> EXERCISE REQUIREMENTS
According to the passage on George Morrison below, why did Morrison remain relatively obscure while contemporaries like Kline, Pollock, and de Kooning became celebrities? Answer in one to three sentences.

Through my participation with Changing Horizons, I learned about George Morrison, a celebrated artist whose avant garde artwork was often labeled “Native American,” though not much of his work actually contained any overt “Native American” themes. In fact, the majority of Morrison’s work can be described as abstract, modernist and decorative with only subtly recognizable forms, such as landscapes, horizons, water or other organic shapes. It is argued that Morrison’s categorization as a “Native American” niche artist may have limited his exposure in the larger art world. Contemporaries and acquaintances Franz Kline, Jackson Pollock, and Willem de Kooning all experienced celebrity while Morrison remained relatively obscure. It is possible that critics and art enthusiasts excluded Morrison’s work from the contemporary cutting edge due to the assumption that “Native-ness” belongs to uncomfortable, misunderstood narratives of the past. The stereotyped images of Native Americans and “Native American Art” seem to have no place in the metropolitan, sophisticated and nuanced world of visual art.

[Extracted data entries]

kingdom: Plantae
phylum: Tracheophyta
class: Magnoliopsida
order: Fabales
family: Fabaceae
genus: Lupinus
---
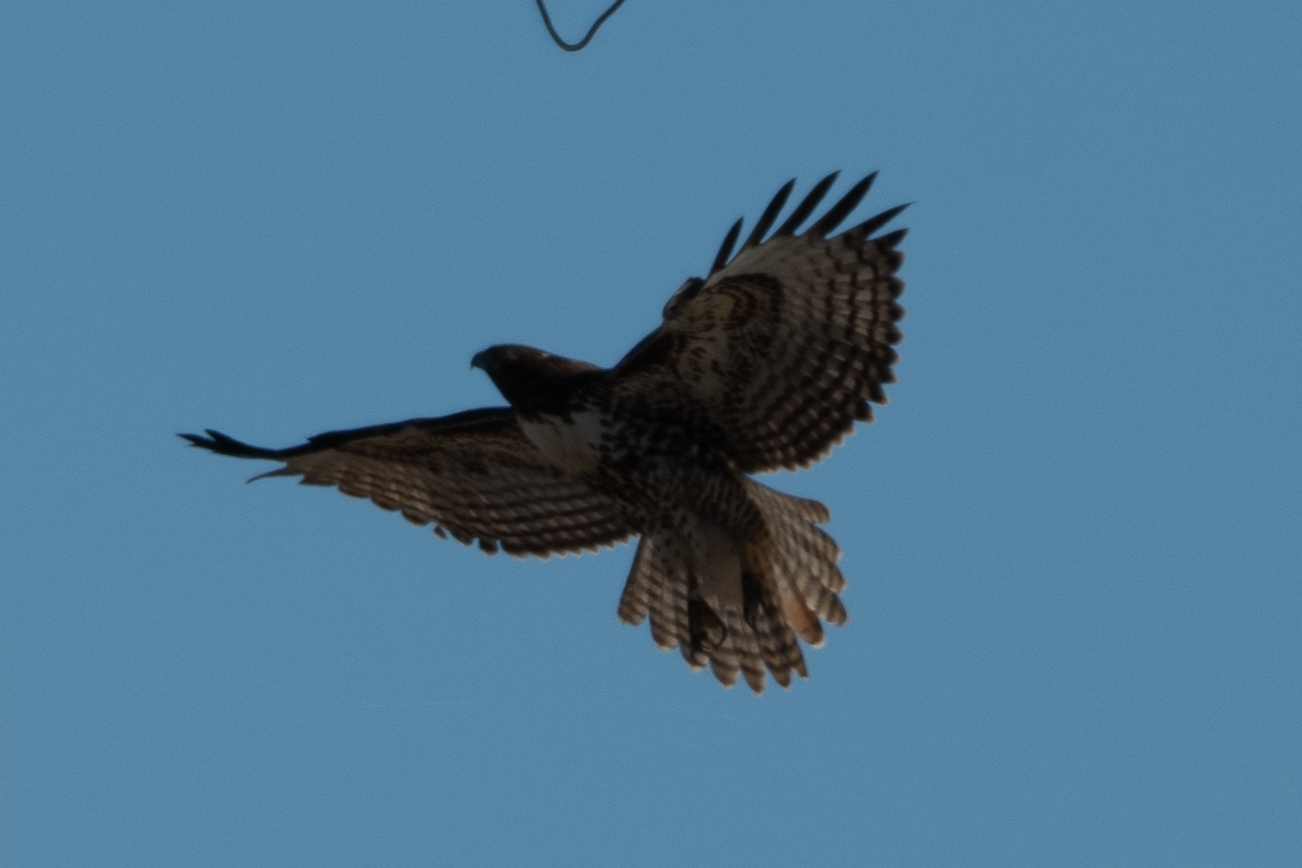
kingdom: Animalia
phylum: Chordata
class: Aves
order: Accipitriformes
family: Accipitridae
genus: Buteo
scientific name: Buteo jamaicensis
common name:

> TASK ANSWER
Being categorized as a "Native American" niche artist may have limited his exposure in the larger art world. Critics and art enthusiasts may also have kept his work out of the contemporary cutting edge because they assumed "Native-ness" belongs to uncomfortable, misunderstood narratives of the past.